I have so many different stories I could write about Audrey, but today I wanted to focus a little on her journey to DC and how she has handled being a grounded twentysomething.

Krista:
You moved to DC without having a set plan or a job lined up, but everything worked out. This is a great example of your faith in God providing for our needs. How did you feel when you made such a big step?

Audrey:
At the time I decided to move to Washington I was attending college in a really tiny, snowy college town. I’m from Las Vegas so even just the idea of being cold is so upsetting to me — I don’t do snow! I remember thinking, “I would absolutely love to get out of here, but don’t see how that’s a possibility right now.” The thought of a few semesters left in my little college town also seemed a little daunting to this solar-powered girl.

I can’t describe why, but I sincerely just felt so good about moving. I had no plan, so even though I felt direction-less I applied for three internships — one in Texas, one in California, and one in DC. It was November and I was somehow hoping to score a last-minute winter internship. I have always been a firm believer that in life, we get what we are willing to work for. I think a lot of the time we sit back and wait for signs in life or big things to happen when really God is saying, “What are you waiting for? If you want it, go for it!” He can’t guide us if we aren’t willing to take that first step in the dark.

I was in class one day and got a call from a man who was the owner of a pretty prestigious company I had applied to in Washington, DC. He didn’t hesitate to tell me how under qualified he felt like I was for the position, and needless to say it was pretty intimidating. Nevertheless, he agreed to meet with me in person and two weeks later I found myself driving across the country.  Needless to say, that door closed and the next six weeks I felt like I was totally in the dark, but I kept applying, networking, and most importantly, I never stopped praying.
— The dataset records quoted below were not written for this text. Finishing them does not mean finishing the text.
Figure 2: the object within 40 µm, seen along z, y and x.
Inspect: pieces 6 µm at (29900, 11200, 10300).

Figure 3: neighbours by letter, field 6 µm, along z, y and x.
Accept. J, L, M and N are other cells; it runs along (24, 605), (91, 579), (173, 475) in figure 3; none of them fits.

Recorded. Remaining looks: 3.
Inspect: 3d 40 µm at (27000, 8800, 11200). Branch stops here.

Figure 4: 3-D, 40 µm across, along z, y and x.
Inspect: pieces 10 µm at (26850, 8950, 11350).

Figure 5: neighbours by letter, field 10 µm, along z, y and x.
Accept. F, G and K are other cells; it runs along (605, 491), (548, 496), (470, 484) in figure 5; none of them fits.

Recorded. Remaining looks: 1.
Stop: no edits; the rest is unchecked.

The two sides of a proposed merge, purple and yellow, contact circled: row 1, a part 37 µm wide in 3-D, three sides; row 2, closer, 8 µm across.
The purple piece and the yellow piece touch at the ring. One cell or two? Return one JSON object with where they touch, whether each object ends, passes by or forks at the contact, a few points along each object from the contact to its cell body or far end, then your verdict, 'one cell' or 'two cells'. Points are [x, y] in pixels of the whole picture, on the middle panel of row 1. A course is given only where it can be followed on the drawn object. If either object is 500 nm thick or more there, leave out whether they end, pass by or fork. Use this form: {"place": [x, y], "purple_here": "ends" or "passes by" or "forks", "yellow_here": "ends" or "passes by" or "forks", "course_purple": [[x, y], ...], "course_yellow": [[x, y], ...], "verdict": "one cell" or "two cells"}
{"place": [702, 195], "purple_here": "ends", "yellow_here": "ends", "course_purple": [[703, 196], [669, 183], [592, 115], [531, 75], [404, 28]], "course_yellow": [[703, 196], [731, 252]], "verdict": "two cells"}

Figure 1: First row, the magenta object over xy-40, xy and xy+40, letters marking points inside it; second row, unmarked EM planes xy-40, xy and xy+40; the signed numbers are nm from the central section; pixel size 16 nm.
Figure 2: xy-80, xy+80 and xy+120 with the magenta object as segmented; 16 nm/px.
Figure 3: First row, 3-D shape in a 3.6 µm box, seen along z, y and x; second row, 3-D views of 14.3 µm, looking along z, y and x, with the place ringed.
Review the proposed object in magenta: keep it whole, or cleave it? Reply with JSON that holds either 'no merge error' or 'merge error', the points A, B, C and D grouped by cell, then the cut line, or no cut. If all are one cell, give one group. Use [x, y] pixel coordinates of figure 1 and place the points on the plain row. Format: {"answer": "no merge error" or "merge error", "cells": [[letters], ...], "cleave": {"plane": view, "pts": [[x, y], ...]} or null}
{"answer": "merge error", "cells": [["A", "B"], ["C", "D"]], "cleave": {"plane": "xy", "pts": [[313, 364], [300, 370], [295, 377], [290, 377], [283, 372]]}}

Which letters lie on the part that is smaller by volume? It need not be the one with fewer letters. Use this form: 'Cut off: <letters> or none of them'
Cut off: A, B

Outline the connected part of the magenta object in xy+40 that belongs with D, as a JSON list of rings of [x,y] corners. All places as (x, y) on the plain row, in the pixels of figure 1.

I am now working at a job that is so perfect for me at this time in my life and I am tremendously grateful the internship didn’t work out. It is amazing how when a door closes it is often a blessing in disguise, and I think God blesses us when we keep our faith even if we can’t see the bigger picture at the time.

K:
Are you still happy with your decision to move here?

A:
I am so happy! And I mean, I get “Krista time” so what is not to love about that?! I think happiness is something we create, not something we magically find. Although I would be happy anywhere, the way things fell into place once I got here has seriously been so inspired. Since moving back I have had people come into my life in such incredible ways that I couldn’t imagine life without.

K:
What is your favorite thing about the DC area?

A:
I am from Nevada so growing up if we wanted to go to another state it was often an all day road trip. I love that I can get in my car or catch a train and in just a couple of hours I can be somewhere else entirely. DC also has such a contagious energy about it that I love but it also transforms at night and is so peaceful. You can spend a lot of money and go to an elaborate show and dinner or spend absolutely nothing at all walking around the monuments or in a museum and still have such a rewarding experience. The history and diversity here never cease to amaze me.

K:
You are someone I really love because you’ve never let a relationship, a job, or a busy schedule get in the way of your friendships. Have you always been like that? What advice would you give to girls trying to juggle a busy life?

A:
For me, life is all about finding the balance. I think in this area especially, everyone is busy but some people wear it as a badge of honor and I am just so not that way. I try to give everyone the best of me throughout the day and put my best face forward but then there are times when I just need to unwind and be with girlfriends and unwind over Godiva Chocolate Cheesecake Factory over a good vent sesh 😉 Ya feel me?

K:
Umm, of course I do!

We haven’t ever really been single at the same time, but our interactions never change when either of us gets a boyfriend. Do you think there’s a reason for this? What makes you value “girl time” as well as quality time with your boyfriend?

A:
Growing up my family didn’t communicate a ton. I was raised with a single mom who worked so hard to make a living for my brothers and I, but she was spread thin so my girl friends became my closest confidants. I think a lot of girls lose their identity in their boyfriends. A lot of the time people see relationships as the whole cake instead of the icing on the cake of life. Having a relationship with someone you love and trust is a beautiful thing, but you are both still individuals. At the end of the day most people are likely to go through a couple of relationships before they end up with the person they will marry, and when those relationships end you shouldn’t be calling up your girl friends like, “Hey… Remember me?” I think it is totally healthy to spend some time apart in relationships — it keeps you both satisfied and allows you to miss each other instead of having to do everything together. I also have the most fiercely loyal, hilarious, and loving friends in my life that just seem to get me. Who wouldn’t want girl time with friends like that!?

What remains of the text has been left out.